You know how it goes: Can I have a soda? No. Can I have a sucker? No. Can I have a marshmallow? No. Can I have some candy? No. Can I pour white sugar straight down my throat? Um, no.
Well now, when your kiddos ask for a cookie, you can actually say yes and feel good about it (just don’t let them know you’re happy about this). The super cookie is the latest and greatest in mom trickery. It has all the delicious flavor of the traditional, buttery, crunchy, sugar disks we all know and love, but without as much fat or sugar – and lots of hidden nutrition your kiddos will never SUSPECT is in there.

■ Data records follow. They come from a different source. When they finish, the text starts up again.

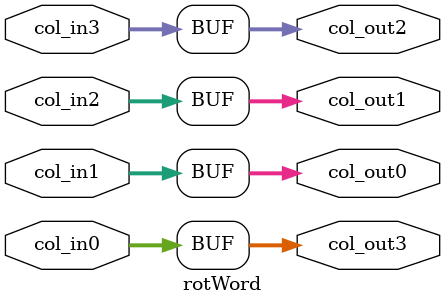
<source format=sv>
module rotWord(
    input  logic [7:0] col_in0,  // Celda 0 de la columna de entrada
    input  logic [7:0] col_in1,  // Celda 1 de la columna de entrada
    input  logic [7:0] col_in2,  // Celda 2 de la columna de entrada
    input  logic [7:0] col_in3,  // Celda 3 de la columna de entrada

    output logic [7:0] col_out0, // Celda 0 de la columna de salida
    output logic [7:0] col_out1, // Celda 1 de la columna de salida
    output logic [7:0] col_out2, // Celda 2 de la columna de salida
    output logic [7:0] col_out3  // Celda 3 de la columna de salida
);

    // Proceso combinacional para aplicar la rotación de las celdas
    always @(*) begin
        col_out0 = col_in1;  // La celda 1 sube a la posición 0
        col_out1 = col_in2;  // La celda 2 sube a la posición 1
        col_out2 = col_in3;  // La celda 3 sube a la posición 2
        col_out3 = col_in0;  // La celda 0 se coloca en la última posición (rotación)
    end

endmodule




/*
module rotWord (
    input  logic [31:0] word_in,   // Entrada de 32 bits
    output logic [31:0] word_out   // Salida de 32 bits con rotación
);

    always_comb begin
        word_out = {word_in[23:0], word_in[31:24]};
    end

endmodule
*/
</source>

So what’s in a super cookie? Well, that’s up to you, ninja mom. There are countless ways to get sneaky about your super cookies. You can give just about every traditional flavor or texture a healthy makeover that little taste buds won’t even notice. Here are just a few ideas to get you started.
Secret Sugar Swap
Growing up, my mom cut the sugar in her cookies by a third and I never even knew it. Now we both cut sugar
by half in many recipes. Swapping out sugar for better ingredients is your number one nutritional Jedi mind trick.
Adding in bananas, applesauce or even boosting cinnamon
can add sweetness to balance out the sugar reduction
. Your kids will never even miss it.
Riddle Dee Dee, I See a Veggie That You Don’t See
Adding fruit or vegetables
can be a great way to add extra nutrition into desserts. Here’s something your kids don’t know: savory flavors from veggies turn sweet when baked.
Use avocados or applesauce in place of some of the oil or butter in a recipe. Carrots, zucchini and pumpkin are natural additions to quick breads. Pureed black beans can be added to brownies or used in place of flour to make them gluten free.
Kids are natural sugar sleuths. Don’t even TRY to pass off your healthy creations with generic names like “chocolate chip cookie.” They’ll catch on that it’s “not the same” and may chuck it in the bucket. COVER BLOWN. Instead, make up a cool name they can’t pass up, like Monster Mash Chocolate Smash cookie. Who can say no to that? (Even if they do pick up a hint of black bean in the mix.)
Date with Danger
Are you feeling lucky? Here’s a bold move: date balls. Dates are packed with fiber and can keep your digestion regular. It’s nature’s candy, but if you’re fortunate and you play your cards right, the kids will never know there’s anything natural about it.
Make no-bake date balls by whipping together the following ingredients in a food processor: 1 cup walnuts
or sesame seeds, ½ cup shredded coconut, 1 cups pitted dates (soak in water first to soften), and ½ teaspoon vanilla. Shape into balls and sprinkle with more coconut, sesame seeds or cocoa powder. Freeze for at least an hour and store in the freezer or fridge. Then watch them disappear into unsuspecting little mouths with silent, sneaky satisfaction.
Do not even THINK about mentioning “healthy ingredients.” They will look at every dessert you make from then on with disdain and suspicion. This is top secret stuff. Keep it that way. Hide the avocados and bananas behind a big bag of sugar while you’re cooking if you have to.
Oat No You Didn’t
Those definitely aren’t oats in there (or are they?) Oats contain beta glucan (a fiber that lowers cholesterol and reduces blood sugar), vitamins, minerals and phytochemicals. Plus, eating oats is great for your heart. Take THAT, heart disease!
Swap oat flour for half of the whole-wheat flour in any recipe. Want to go all oat on it? Oat flour has a light consistency when milled fine, so If you use 100% oat flour for cookies, you’ll need to add guar gum to help hold things together (available at natural food stores or Amazon).
If you can’t even pronounce the stuff, how could you have snuck it into dessert, right? Quinoa (pronounced keen-wa) is packed with protein and is high in magnesium, phosphorus, folate and iron. Plus, if you have a family member who has a gluten allergy or sensitivity, quinoa is a great gluten-free work-around.
Simply substitute cooked and cooled quinoa to any cookie recipe for the wheat grains the recipe calls for. Yes, it really is that easy.
If you’re making a big batch of quinoa for dinner, save some for cookies the next day so the grain is cool when you add it to the mix.
Bark They’ll Bite
Cover your tracks with chocolate. Make trail mix bark by melting dark chocolate chips and spreading it on a parchment lined cookie sheet. Mix in assorted nuts, seeds and dried fruit. Or try adding coconut and toasted or popped quinoa. Let it set in the freezer until solid.
Remember size, shape and texture preferences will influence your little one’s taste acceptability. So try a variety of crushed and whole nuts, minced, blended, chopped or shredded fruit or veggie add-ins to see what works best. With a little experimentation, you’ll have your unsuspecting subjects eating healthier with every snack.